Yes, but, my argument against fuel depots is, unless you are using a technology to refill the depot that does not use fuel itself, it defeats the purpose. I can understand a fuel depot on the Moon, or on Phobos or something, anywhere you can locate the depot at the same place where the fuel is being generated. If you put the depot in low earth orbit, the fuel is presumably being sent from Earth, so you probably had to use a rocket to send it there, so, you might as well have sent a earth departure module with sufficient fuel to begin with.
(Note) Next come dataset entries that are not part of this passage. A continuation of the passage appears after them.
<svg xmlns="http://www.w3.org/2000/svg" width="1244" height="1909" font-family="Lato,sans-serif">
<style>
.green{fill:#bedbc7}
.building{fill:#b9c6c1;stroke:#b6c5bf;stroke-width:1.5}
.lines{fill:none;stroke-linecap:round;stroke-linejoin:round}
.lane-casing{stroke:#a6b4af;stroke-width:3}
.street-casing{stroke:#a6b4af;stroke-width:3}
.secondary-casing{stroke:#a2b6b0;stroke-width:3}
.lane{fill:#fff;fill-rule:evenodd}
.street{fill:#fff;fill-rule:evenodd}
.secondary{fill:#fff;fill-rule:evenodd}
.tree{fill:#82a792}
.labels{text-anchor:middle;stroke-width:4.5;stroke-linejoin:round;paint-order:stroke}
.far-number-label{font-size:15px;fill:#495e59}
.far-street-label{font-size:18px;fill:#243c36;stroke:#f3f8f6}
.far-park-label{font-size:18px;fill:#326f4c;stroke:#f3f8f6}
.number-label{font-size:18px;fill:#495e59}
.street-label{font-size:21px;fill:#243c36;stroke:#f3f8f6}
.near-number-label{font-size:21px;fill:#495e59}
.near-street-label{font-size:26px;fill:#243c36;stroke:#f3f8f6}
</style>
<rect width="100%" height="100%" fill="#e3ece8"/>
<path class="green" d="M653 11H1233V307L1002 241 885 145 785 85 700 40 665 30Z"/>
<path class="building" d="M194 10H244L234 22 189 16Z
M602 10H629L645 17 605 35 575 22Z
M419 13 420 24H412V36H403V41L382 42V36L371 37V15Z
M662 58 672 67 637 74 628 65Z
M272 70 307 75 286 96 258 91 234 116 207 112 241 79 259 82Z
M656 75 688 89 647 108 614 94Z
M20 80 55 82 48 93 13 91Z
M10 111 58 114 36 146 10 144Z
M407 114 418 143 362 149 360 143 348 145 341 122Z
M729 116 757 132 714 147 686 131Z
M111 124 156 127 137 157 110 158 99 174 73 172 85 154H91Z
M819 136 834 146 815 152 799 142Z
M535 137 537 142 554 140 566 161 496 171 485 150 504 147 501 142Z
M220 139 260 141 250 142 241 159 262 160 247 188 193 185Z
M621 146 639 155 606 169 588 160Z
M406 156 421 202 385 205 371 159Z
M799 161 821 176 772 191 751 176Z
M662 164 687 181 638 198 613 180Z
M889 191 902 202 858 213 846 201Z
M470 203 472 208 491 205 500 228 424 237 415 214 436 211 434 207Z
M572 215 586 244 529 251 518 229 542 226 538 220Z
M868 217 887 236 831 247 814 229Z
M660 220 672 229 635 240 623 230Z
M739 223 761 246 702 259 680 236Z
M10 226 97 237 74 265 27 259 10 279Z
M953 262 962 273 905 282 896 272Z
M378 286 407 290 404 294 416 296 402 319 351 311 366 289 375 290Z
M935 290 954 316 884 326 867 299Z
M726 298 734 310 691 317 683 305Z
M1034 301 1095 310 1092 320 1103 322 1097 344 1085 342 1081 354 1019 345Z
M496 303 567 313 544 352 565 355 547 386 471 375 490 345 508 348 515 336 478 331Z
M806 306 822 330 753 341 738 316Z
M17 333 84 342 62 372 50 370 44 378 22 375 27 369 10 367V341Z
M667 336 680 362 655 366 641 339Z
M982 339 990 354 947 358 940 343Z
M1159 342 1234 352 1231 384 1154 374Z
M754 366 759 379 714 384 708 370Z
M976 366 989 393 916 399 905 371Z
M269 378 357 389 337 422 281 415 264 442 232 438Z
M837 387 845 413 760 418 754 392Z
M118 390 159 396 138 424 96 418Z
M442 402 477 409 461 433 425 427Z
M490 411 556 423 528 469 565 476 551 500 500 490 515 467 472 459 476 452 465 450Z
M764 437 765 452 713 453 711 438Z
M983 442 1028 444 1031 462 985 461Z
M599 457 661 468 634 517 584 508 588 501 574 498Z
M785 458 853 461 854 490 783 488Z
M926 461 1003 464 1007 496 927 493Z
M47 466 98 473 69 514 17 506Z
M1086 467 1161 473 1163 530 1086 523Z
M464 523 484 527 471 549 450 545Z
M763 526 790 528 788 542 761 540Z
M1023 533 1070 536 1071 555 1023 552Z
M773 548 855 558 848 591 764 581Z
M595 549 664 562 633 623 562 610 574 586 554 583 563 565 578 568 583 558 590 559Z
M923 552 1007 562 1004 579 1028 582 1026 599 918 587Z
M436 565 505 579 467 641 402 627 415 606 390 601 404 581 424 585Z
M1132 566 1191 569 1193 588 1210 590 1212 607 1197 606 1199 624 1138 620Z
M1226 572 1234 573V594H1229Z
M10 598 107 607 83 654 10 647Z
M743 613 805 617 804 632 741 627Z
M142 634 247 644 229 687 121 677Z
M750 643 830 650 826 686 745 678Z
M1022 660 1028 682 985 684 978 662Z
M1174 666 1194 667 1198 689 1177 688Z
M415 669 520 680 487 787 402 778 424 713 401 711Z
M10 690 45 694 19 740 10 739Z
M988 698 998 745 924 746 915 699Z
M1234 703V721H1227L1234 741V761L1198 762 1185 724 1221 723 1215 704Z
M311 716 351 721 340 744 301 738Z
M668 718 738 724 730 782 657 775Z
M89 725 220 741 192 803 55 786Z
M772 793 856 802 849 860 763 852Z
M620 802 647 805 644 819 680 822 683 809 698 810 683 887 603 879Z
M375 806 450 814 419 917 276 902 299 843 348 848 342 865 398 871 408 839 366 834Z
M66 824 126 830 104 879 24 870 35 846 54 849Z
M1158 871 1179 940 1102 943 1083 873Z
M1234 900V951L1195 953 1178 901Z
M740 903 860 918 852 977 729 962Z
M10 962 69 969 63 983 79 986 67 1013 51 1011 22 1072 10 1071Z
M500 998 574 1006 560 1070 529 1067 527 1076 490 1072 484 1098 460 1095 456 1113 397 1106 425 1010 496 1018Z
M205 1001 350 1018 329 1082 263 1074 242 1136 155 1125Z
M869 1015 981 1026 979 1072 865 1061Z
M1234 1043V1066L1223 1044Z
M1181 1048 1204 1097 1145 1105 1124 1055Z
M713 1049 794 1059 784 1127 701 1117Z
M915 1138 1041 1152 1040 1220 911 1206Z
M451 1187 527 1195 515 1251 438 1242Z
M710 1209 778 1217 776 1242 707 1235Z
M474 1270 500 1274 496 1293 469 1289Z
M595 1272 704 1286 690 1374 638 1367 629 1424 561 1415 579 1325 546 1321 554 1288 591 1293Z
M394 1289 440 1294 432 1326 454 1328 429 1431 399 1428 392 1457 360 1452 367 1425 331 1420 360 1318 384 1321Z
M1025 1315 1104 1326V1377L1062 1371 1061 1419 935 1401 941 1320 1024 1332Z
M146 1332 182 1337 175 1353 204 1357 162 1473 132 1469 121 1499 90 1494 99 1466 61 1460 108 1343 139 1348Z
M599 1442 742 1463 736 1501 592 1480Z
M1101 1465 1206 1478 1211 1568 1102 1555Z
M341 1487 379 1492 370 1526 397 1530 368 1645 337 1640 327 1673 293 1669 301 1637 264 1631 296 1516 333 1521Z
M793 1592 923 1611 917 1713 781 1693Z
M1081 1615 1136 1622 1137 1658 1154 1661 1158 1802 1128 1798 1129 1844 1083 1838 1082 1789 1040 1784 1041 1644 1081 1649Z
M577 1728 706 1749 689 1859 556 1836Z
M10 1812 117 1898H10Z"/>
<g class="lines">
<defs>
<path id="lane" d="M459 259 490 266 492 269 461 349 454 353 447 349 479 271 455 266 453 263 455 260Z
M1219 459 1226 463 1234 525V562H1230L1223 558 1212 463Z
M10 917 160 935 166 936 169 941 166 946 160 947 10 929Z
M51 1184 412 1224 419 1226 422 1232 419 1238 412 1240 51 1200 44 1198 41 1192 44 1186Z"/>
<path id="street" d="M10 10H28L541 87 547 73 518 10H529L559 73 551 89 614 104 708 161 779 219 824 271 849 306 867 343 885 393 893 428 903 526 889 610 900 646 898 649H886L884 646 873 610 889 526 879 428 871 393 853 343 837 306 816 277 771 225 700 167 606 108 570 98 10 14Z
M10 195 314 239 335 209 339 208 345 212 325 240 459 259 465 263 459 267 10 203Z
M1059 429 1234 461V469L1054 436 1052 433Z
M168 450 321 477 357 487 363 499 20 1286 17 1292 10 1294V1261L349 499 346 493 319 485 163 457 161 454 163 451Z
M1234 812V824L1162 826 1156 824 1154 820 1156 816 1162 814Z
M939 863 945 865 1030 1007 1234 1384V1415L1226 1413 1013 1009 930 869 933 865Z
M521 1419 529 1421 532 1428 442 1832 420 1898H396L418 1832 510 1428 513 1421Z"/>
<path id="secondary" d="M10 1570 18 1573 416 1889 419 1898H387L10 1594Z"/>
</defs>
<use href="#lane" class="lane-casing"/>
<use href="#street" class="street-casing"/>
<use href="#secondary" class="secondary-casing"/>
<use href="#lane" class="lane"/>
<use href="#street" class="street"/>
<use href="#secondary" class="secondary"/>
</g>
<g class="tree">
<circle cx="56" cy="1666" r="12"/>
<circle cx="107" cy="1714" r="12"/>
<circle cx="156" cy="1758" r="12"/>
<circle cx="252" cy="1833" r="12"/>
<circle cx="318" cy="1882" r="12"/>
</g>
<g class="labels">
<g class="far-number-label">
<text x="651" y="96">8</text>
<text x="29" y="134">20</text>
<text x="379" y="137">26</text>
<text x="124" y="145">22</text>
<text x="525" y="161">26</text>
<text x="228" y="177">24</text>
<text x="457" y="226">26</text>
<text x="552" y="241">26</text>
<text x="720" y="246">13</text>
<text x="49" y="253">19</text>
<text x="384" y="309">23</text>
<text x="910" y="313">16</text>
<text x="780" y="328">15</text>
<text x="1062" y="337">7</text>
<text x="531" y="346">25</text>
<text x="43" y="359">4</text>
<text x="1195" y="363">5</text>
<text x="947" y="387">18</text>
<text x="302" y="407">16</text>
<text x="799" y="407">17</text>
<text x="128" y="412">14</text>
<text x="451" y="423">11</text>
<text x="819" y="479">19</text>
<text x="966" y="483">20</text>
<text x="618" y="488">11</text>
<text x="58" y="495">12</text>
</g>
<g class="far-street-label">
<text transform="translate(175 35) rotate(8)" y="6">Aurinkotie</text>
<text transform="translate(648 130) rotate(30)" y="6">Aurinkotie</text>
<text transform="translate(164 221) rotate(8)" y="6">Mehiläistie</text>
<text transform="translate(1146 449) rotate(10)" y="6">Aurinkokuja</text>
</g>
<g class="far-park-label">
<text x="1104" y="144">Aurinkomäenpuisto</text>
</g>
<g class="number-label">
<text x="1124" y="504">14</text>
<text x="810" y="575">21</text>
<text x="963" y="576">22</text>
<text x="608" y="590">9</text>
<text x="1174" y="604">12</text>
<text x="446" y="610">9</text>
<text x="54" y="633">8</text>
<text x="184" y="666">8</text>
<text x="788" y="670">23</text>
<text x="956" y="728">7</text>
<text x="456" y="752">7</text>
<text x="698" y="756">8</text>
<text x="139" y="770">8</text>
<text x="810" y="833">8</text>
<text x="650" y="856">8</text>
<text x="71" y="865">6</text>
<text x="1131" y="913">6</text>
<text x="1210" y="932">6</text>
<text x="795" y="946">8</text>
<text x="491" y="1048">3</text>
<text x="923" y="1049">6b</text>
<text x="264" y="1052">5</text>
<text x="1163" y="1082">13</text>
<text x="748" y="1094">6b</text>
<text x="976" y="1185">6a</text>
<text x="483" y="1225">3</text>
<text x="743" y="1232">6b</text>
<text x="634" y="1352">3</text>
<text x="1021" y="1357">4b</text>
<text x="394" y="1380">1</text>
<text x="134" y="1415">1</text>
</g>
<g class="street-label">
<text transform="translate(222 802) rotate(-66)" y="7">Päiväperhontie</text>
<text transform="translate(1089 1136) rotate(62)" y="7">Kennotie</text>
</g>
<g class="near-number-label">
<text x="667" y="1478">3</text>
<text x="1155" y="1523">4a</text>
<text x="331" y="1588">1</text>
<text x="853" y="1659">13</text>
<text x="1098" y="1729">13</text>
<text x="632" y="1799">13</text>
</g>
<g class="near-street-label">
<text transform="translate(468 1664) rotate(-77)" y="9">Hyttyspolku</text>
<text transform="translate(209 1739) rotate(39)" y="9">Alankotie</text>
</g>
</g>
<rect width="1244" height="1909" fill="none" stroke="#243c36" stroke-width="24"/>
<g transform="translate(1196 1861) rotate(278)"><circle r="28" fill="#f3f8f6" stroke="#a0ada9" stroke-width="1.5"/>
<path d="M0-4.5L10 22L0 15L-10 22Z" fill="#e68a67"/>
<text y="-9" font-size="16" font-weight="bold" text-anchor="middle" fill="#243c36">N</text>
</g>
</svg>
I still haven't heard a good counter-argument to that.

--Brian
There are low energy methods to move propellant. You could use electric propulsion to move the propellant from LEO to where it is needed (electric propulsion is way more efficient than chemical). You could use low delta V trajectories with a chemical rocket to move the propellant (they increase the amount of cargo that can be delivered by 1/3 to 1/2 over faster transfers). Once the propellant is located at a strategic point like an L point, it would take very little to go back and forth from moon to lagragine point. A passenger might care about taking a 100 day trip to the moon. Propellant does not.

In addition your craft now only needs to carry enough propellant to reach the next fuel depot instead of for the whole trip. This can simplify construction and likely increase performance since the craft isn’t carrying around so much unused propellant the whole trip.